Map sources to functional dataset with SQL
Company: EY
Role: Data Scientist
Category: Data Manipulation (SQL/Python)
Difficulty: Medium
Interview Round: Technical Screen
You must produce a functional, consumption‑ready dataset for daily exposure monitoring. Assume “today” = 2025‑09‑01. Use the last 7 calendar days by trade_dt (inclusive), handle late‑arriving data, and deduplicate to the latest ingested record per trade_id.
Sample source tables (ASCII):
Customers
+---------+-----------+------------+---------+
| cust_id | cust_name | kyc_status | country |
+---------+-----------+------------+---------+
| 101 | Alpha LLC | PASS | US |
| 102 | Beta SA | PASS | FR |
| 103 | Gamma AG | REVIEW | DE |
+---------+-----------+------------+---------+
Accounts
+---------+---------+---------+---------------------+
| acct_id | cust_id | product | opened_at |
+---------+---------+---------+---------------------+
| 5001 | 101 | MARGIN | 2023-05-10 09:00:00 |
| 5002 | 102 | CASH | 2024-11-01 10:00:00 |
+---------+---------+---------+---------------------+
Trades
+----------+---------+------------+-------------+---------------+------+----------+---------------------+
| trade_id | acct_id | trade_dt | asset_class | notional_usd | side | status | ingested_at |
+----------+---------+------------+-------------+---------------+------+----------+---------------------+
| T1 | 5001 | 2025-08-26 | EQ | 1,000,000 | BUY | BOOKED | 2025-08-26 12:00:00 |
| T1 | 5001 | 2025-08-26 | EQ | 1,000,000 | BUY | CANCELED | 2025-08-27 08:00:00 |
| T2 | 5001 | 2025-08-28 | FI | 2,500,000 | SELL | BOOKED | 2025-08-28 11:30:00 |
| T3 | 5002 | 2025-08-30 | EQ | 750,000 | BUY | BOOKED | 2025-09-01 02:00:00 |
+----------+---------+------------+-------------+---------------+------+----------+---------------------+
RiskLimits
+---------+----------------+
| acct_id | daily_limit_usd|
+---------+----------------+
| 5001 | 2,000,000 |
| 5002 | 1,000,000 |
+---------+----------------+
Task: Write SQL to build a DailyExposure fact at grain (acct_id, trade_dt) over [2025‑08‑25, 2025‑09‑01]. Requirements:
- Deduplicate to the latest ingested row per (trade_id) before aggregation.
- Compute gross_notional (sum abs(notional_usd)), net_notional (BUY positive, SELL negative), limit_utilization = gross_notional / daily_limit_usd, and breach_flag (limit_utilization > 1.0).

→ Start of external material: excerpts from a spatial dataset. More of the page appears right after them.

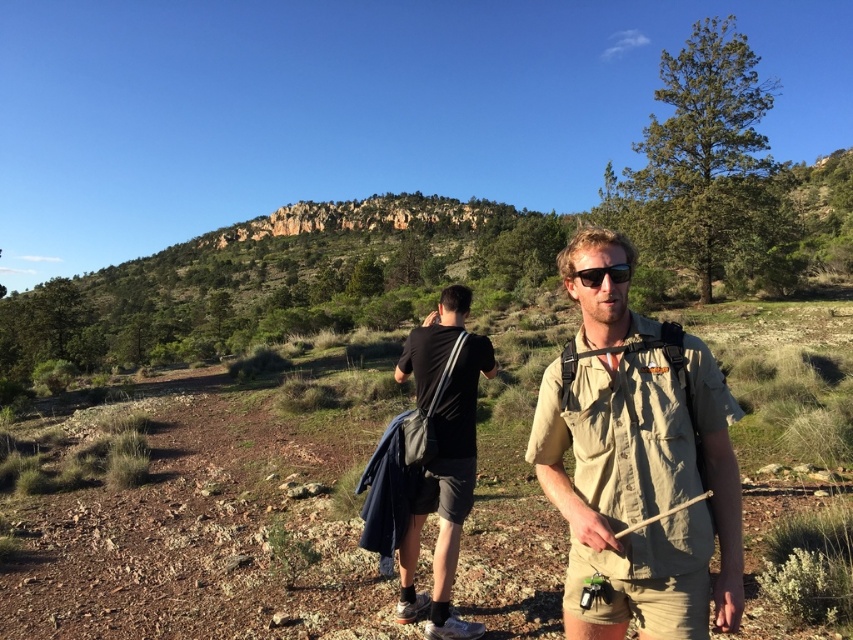
Is point (415, 484) closer to viewer compared to point (628, 273)?

No, it is behind (628, 273).

Image resolution: width=853 pixels, height=640 pixels. I want to click on black matte shirt at center, so click(445, 493).

In order to click on black matte shirt at center in this screenshot , I will do `click(445, 493)`.

Does point (593, 259) come closer to viewer compared to point (440, 531)?

That is True.

This screenshot has height=640, width=853. What do you see at coordinates (637, 461) in the screenshot?
I see `tan canvas backpack at center` at bounding box center [637, 461].

You are a GUI agent. You are given a task and a screenshot of the screen. Output one action in this format:
    pyautogui.click(x=<x>, y=<y>)
    Task: Click on the tan canvas backpack at center
    The width and height of the screenshot is (853, 640).
    Given the screenshot: What is the action you would take?
    pyautogui.click(x=637, y=461)

Which is above, tan canvas backpack at center or matte black sunglasses at center?

matte black sunglasses at center is higher up.

Can you confirm if tan canvas backpack at center is wider than matte black sunglasses at center?

Indeed, tan canvas backpack at center has a greater width compared to matte black sunglasses at center.

At what (x,y) coordinates should I click in order to perform the action: click on tan canvas backpack at center. Please return your answer as a coordinate pair (x, y). The width and height of the screenshot is (853, 640). Looking at the image, I should click on click(637, 461).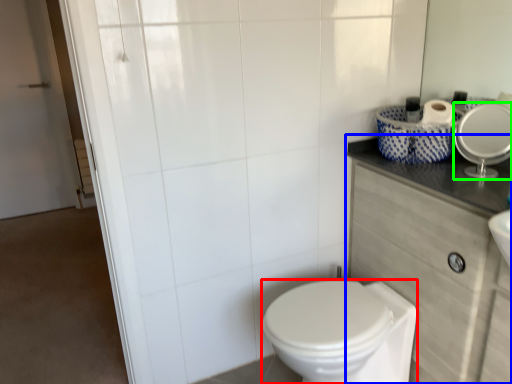
Question: Estimate the real-world distances between objects in this image. Which object is closer to bidet (highlighted by a red box), counter top (highlighted by a blue box) or mirror (highlighted by a green box)?

Choices:
 (A) counter top
 (B) mirror

Answer: (A)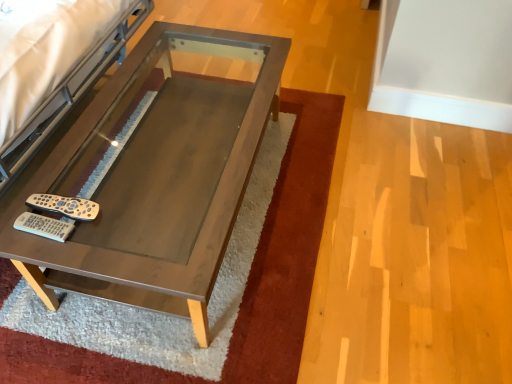
Where is `vacant space to the left of silver metallic remote at lower left`? This screenshot has width=512, height=384. vacant space to the left of silver metallic remote at lower left is located at coordinates (22, 200).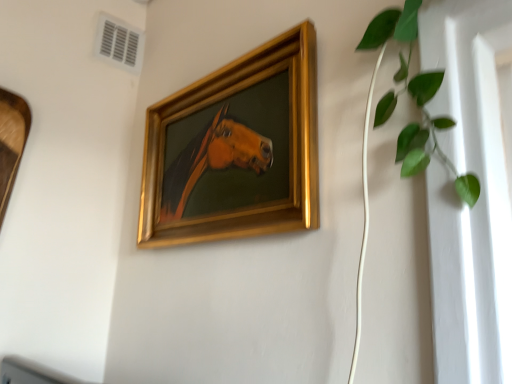
Question: Is white plastic air conditioning at upper left taller than gold/gilded picture frame at center?

Choices:
 (A) yes
 (B) no

Answer: (B)

Question: From the image's perspective, is white plastic air conditioning at upper left over gold/gilded picture frame at center?

Choices:
 (A) yes
 (B) no

Answer: (A)

Question: Considering the relative sizes of white plastic air conditioning at upper left and gold/gilded picture frame at center in the image provided, is white plastic air conditioning at upper left wider than gold/gilded picture frame at center?

Choices:
 (A) yes
 (B) no

Answer: (B)

Question: Is white plastic air conditioning at upper left positioned far away from gold/gilded picture frame at center?

Choices:
 (A) no
 (B) yes

Answer: (A)

Question: From the image's perspective, is white plastic air conditioning at upper left located beneath gold/gilded picture frame at center?

Choices:
 (A) no
 (B) yes

Answer: (A)

Question: In terms of size, does gold/gilded picture frame at center appear bigger or smaller than green leafy plant at upper right?

Choices:
 (A) big
 (B) small

Answer: (A)

Question: Relative to green leafy plant at upper right, is gold/gilded picture frame at center in front or behind?

Choices:
 (A) behind
 (B) front

Answer: (A)

Question: Would you say gold/gilded picture frame at center is to the left or to the right of green leafy plant at upper right in the picture?

Choices:
 (A) left
 (B) right

Answer: (A)

Question: From the image's perspective, is gold/gilded picture frame at center positioned above or below green leafy plant at upper right?

Choices:
 (A) below
 (B) above

Answer: (A)

Question: Visually, is white plastic air conditioning at upper left positioned to the left or to the right of green leafy plant at upper right?

Choices:
 (A) right
 (B) left

Answer: (B)

Question: Is white plastic air conditioning at upper left taller or shorter than green leafy plant at upper right?

Choices:
 (A) tall
 (B) short

Answer: (B)

Question: From a real-world perspective, is white plastic air conditioning at upper left positioned above or below green leafy plant at upper right?

Choices:
 (A) above
 (B) below

Answer: (A)

Question: Looking at the image, does white plastic air conditioning at upper left seem bigger or smaller compared to green leafy plant at upper right?

Choices:
 (A) big
 (B) small

Answer: (B)

Question: Based on their positions, is green leafy plant at upper right located to the left or right of gold/gilded picture frame at center?

Choices:
 (A) right
 (B) left

Answer: (A)

Question: Considering the positions of green leafy plant at upper right and gold/gilded picture frame at center in the image, is green leafy plant at upper right bigger or smaller than gold/gilded picture frame at center?

Choices:
 (A) big
 (B) small

Answer: (B)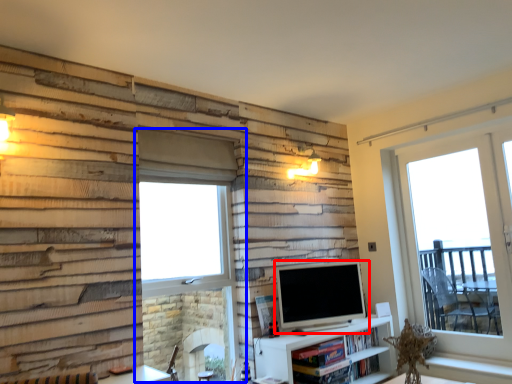
Question: Which object is further to the camera taking this photo, television (highlighted by a red box) or window (highlighted by a blue box)?

Choices:
 (A) television
 (B) window

Answer: (A)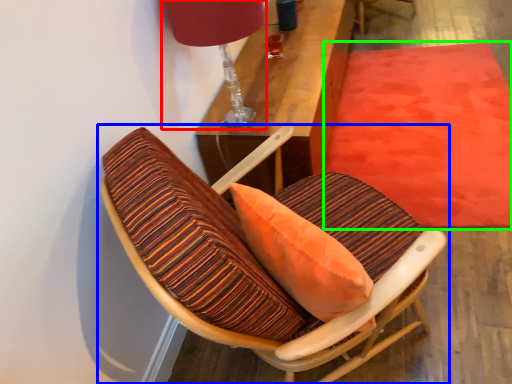
Question: Which object is positioned farthest from table lamp (highlighted by a red box)? Select from chair (highlighted by a blue box) and mat (highlighted by a green box).

Choices:
 (A) chair
 (B) mat

Answer: (B)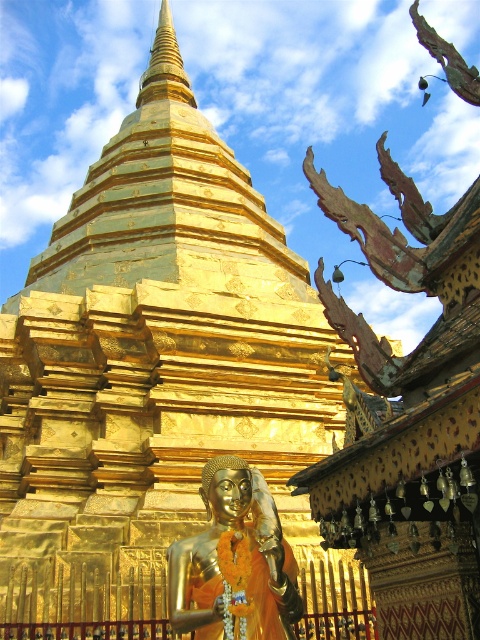
You are a photographer standing in front of the golden pagoda and want to capture both the gold metallic statue at center and the gold polished spire at upper center in a single frame. Based on their positions, which object should you adjust your camera to focus on first to ensure both are in the shot?

The gold metallic statue at center is positioned on the right side of gold polished spire at upper center, so you should focus on the gold polished spire at upper center first to ensure both are included in the frame.

You are standing in front of the golden pagoda and want to place a small offering at the base of the statue. The coordinates for the pagoda and statue are given as point 1 at [255,516] and point 2 at [176,52]. Which coordinate corresponds to the statue of Buddha?

Point 1 at [255,516] corresponds to the statue of Buddha because it is closer to the viewer than point 2 at [176,52], which is further away.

- Exclude trades with status = 'CANCELED'.
- Include only accounts with Customers.kyc_status = 'PASS'.
- Make the query idempotent for daily backfills (no double counting on re‑runs).

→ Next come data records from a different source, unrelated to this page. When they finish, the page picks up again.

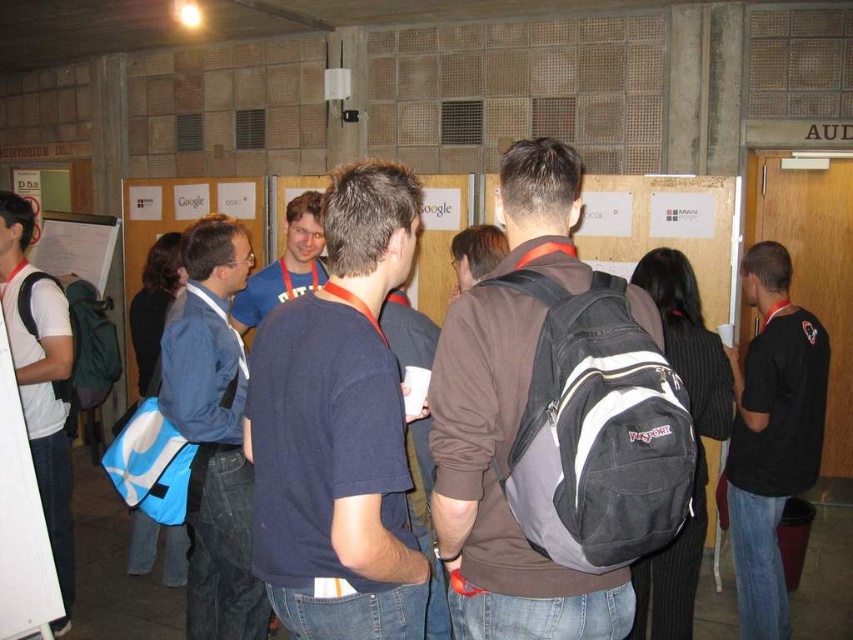
Consider the image. Is black cotton shirt at right bigger than white matte t-shirt at left?

Actually, black cotton shirt at right might be smaller than white matte t-shirt at left.

Between point (735, 531) and point (56, 288), which one is positioned behind?

Positioned behind is point (56, 288).

Where is `black cotton shirt at right`? This screenshot has width=853, height=640. black cotton shirt at right is located at coordinates (770, 435).

Does black cotton shirt at right have a smaller size compared to brown fabric backpack at center?

No, black cotton shirt at right is not smaller than brown fabric backpack at center.

This screenshot has width=853, height=640. Describe the element at coordinates (770, 435) in the screenshot. I see `black cotton shirt at right` at that location.

The height and width of the screenshot is (640, 853). What are the coordinates of `black cotton shirt at right` in the screenshot? It's located at (770, 435).

How much distance is there between blue cotton t-shirt at center and brown fabric backpack at center?

The distance of blue cotton t-shirt at center from brown fabric backpack at center is 32.90 inches.

Is blue cotton t-shirt at center wider than brown fabric backpack at center?

Yes, blue cotton t-shirt at center is wider than brown fabric backpack at center.

Measure the distance between blue cotton t-shirt at center and camera.

blue cotton t-shirt at center and camera are 3.12 meters apart from each other.

At what (x,y) coordinates should I click in order to perform the action: click on blue cotton t-shirt at center. Please return your answer as a coordinate pair (x, y). Looking at the image, I should click on (285, 266).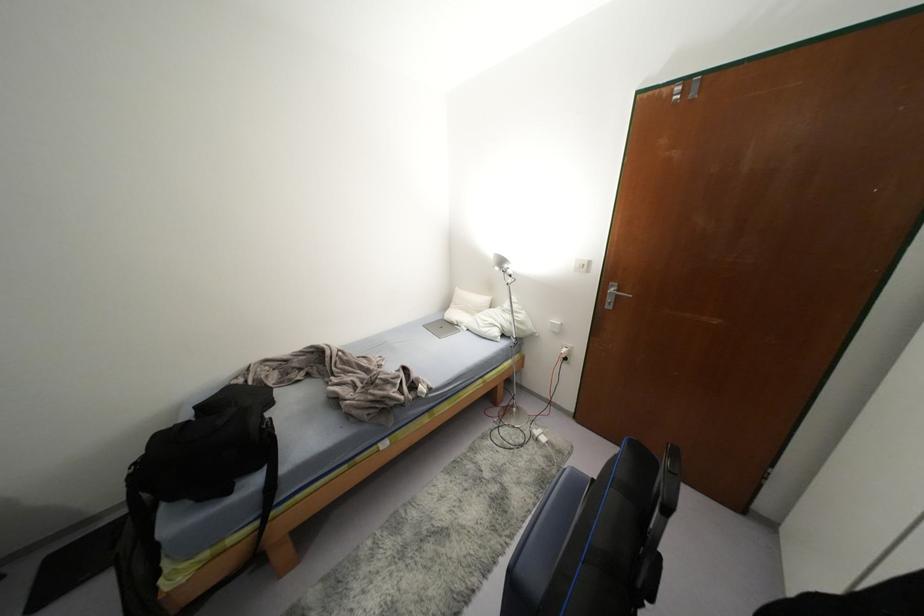
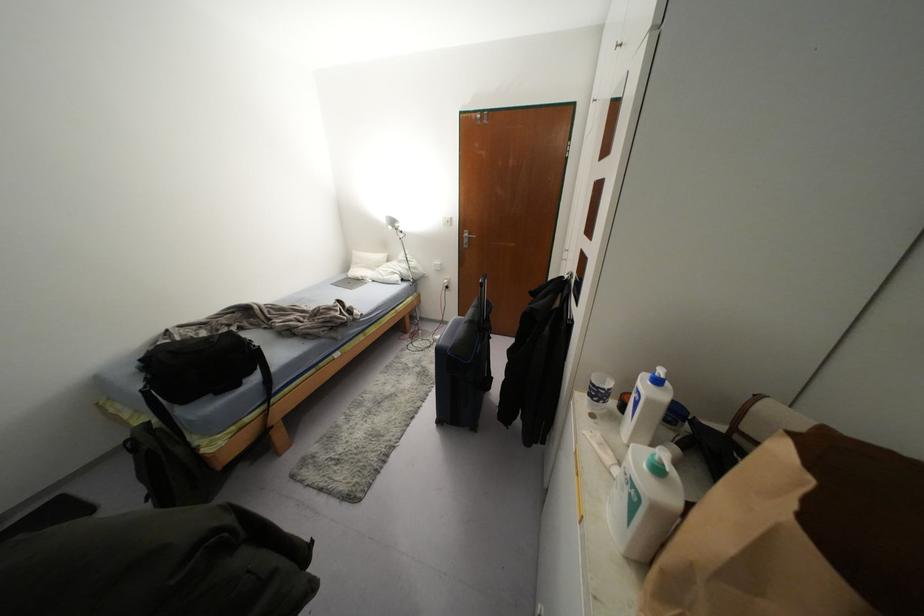
Locate, in the second image, the point that corresponds to the point at 452,325 in the first image.

(358, 281)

Provide the final SELECT and explain one edge case your SQL intentionally ignores.
Quick Answer: This question evaluates competency in SQL-based data manipulation and data engineering concepts, including handling late-arriving data and deduplication to the latest ingested record, joining and filtering for enrichment and KYC status, and computing exposure metrics such as gross/net notional, limit utilization, and breach flags.